L’auteur clôt le livre sur un quatrième titre dans lequel il vise à présenter les défis contemporains du DIH. Il relève différents efforts récents visant à élaborer de nouvelles normes de DIH et souligne la tension inhérente à un domaine qui est à la jonction des principes d’humanité et de la nécessité militaire. Selon lui, bien que les initiatives unilatérales permettent un développement du DIH qui soit positif, cet unilatéralisme nuit grandement à la crédibilité des normes qu’il produit. L’auteur énonce ensuite une liste de chantiers pour lesquels les États devraient prévoir la mise en place de nouvelles règles. Il s’agit du recrutement d’enfants-soldats, du développement de stratégie de guerre cybernétique, de l’utilisation de système d’armement autonome, de l’utilisation des satellites à des fins militaires, ainsi que de l’encadrement des compagnies militaires et de sécurité privée. Il poursuit en suggérant des pistes interprétatives des articles des différents traités et conventions. Il profite de la fin de ce titre pour élaborer une liste de pistes exploratoires afin de permettre un plus grand respect des règles du DIH, notamment dans le cas de conflits armés non internationaux. Selon l’auteur, l’octroi de protection spéciale aux membres combattants de groupes insurrectionnels et la reconnaissance en droit commun de la particularité de leurs situations encourageraient, chez les membres de ces groupes, le respect des règles du DIH.

Dans ce livre, Claude Emanuelli offre un portrait général du DIH qui permettra aux néophytes de se familiariser avec les principaux enjeux du domaine ainsi qu’avec les principes généraux qui l’animent.

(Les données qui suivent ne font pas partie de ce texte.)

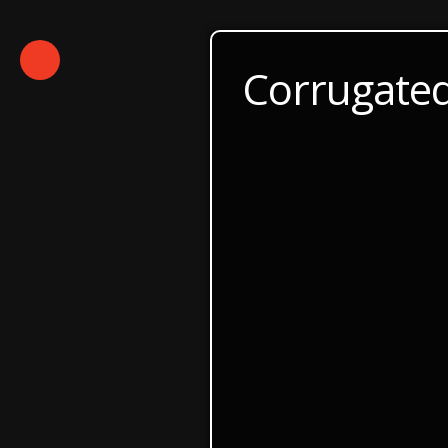
Corrugated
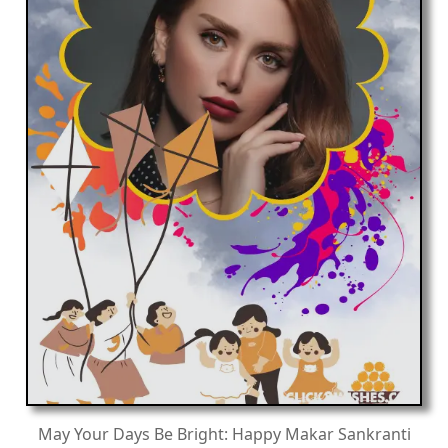
May Your Days Be Bright: Happy Makar Sankranti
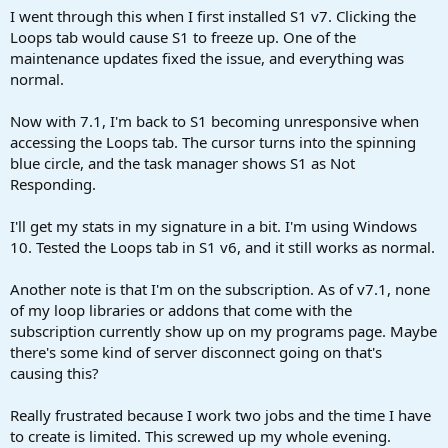
a
e
I went through this when I first installed S1 v7. Clicking the
r
Loops tab would cause S1 to freeze up. One of the
t
maintenance updates fixed the issue, and everything was
e
normal.
r
Now with 7.1, I'm back to S1 becoming unresponsive when
accessing the Loops tab. The cursor turns into the spinning
blue circle, and the task manager shows S1 as Not
Responding.
I'll get my stats in my signature in a bit. I'm using Windows
10. Tested the Loops tab in S1 v6, and it still works as normal.
Another note is that I'm on the subscription. As of v7.1, none
of my loop libraries or addons that come with the
subscription currently show up on my programs page. Maybe
there's some kind of server disconnect going on that's
causing this?
Really frustrated because I work two jobs and the time I have
to create is limited. This screwed up my whole evening.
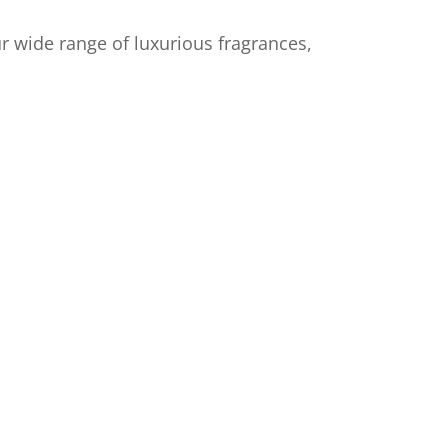
r wide range of luxurious fragrances,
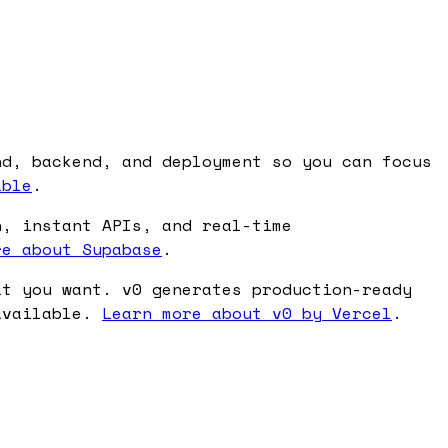
nd, backend, and deployment so you can focus
able
.
n, instant APIs, and real-time
re about Supabase
.
at you want. v0 generates production-ready
 available.
Learn more about v0 by Vercel
.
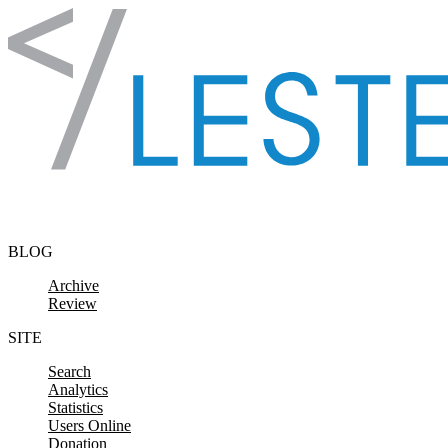
Skip to content
BLOG
Archive
Review
SITE
Search
Analytics
Statistics
Users Online
Donation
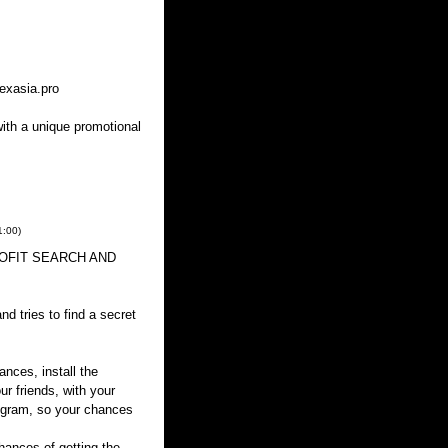
exasia.pro
with a unique promotional
1:00
)
 PROFIT SEARCH AND
d tries to find a secret
ances, install the
ur friends, with your
rogram, so your chances
ances of getting the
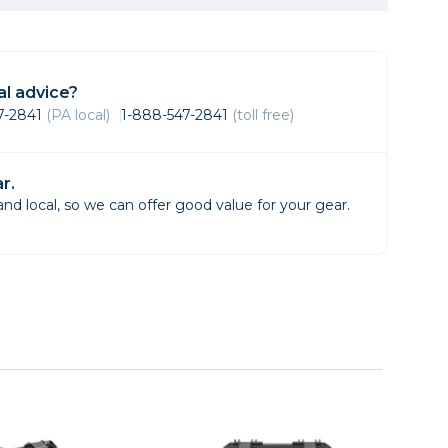
Framing & Presentation
Ink & Ribbon
Paper & Media
l advice?
Printers
47-2841
(PA local)
1-888-547-2841
(toll free)
Scanners
r.
d local, so we can offer good value for your gear.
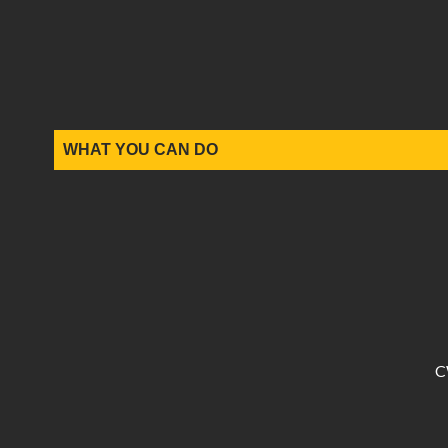
WHAT YOU CAN DO
C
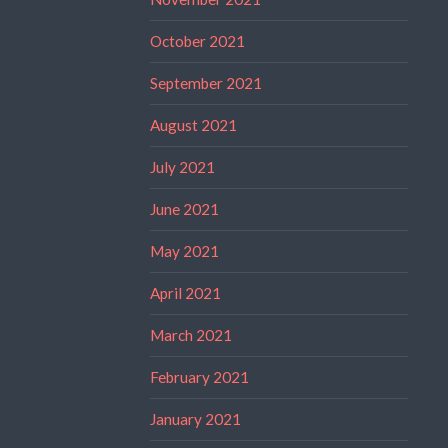
October 2021
September 2021
August 2021
July 2021
June 2021
May 2021
April 2021
March 2021
February 2021
January 2021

Il ne faudrait pas se surprendre que ce livre ne fasse pas grand bruit, car il ne semble n’en avoir ni la prétention ni l’intention. L’auteur cartographie efficacement l’état du DIH conventionnel, mais n’offre pas de proposition méthodologique ou théorique qui pourrait guider un exercice de lex ferenda du DIH. Cependant, ce qu’il ne propose pas en termes d’innovation, il le compense largement par la précision de son propos, la clarté de ses raisonnements et la richesse de ses références, qui sont nombreuses, variées et pertinentes.

Aussi faut-il noter que l’auteur, qui s’est souvent montré critique des volontés d’interprétation extensive des normes du DIH, ne rompt pas avec cette posture qu’il a développée précédemment, notamment dans sa critique de l’étude des règles coutumières du CICR[3]. Conséquemment, l’ensemble du livre est empreint d’un certain conservatisme propre aux analyses volontaristes du droit international public en ce qu’il reconnaît très peu, voire aucun, espace pour la création de normes internationales à l’extérieur de l’expression d’une volonté claire et manifeste des États. Ceci ne constitue pas une faiblesse en tant que telle de ce livre, mais suggère tout de même une certaine prudence du lecteur ou de la lectrice afin de prévenir un rejet trop précipité d’interprétation doctrinale qui puisse être certes imaginative, mais également plausible et reconnue par certaines juridictions ou autorités internationales.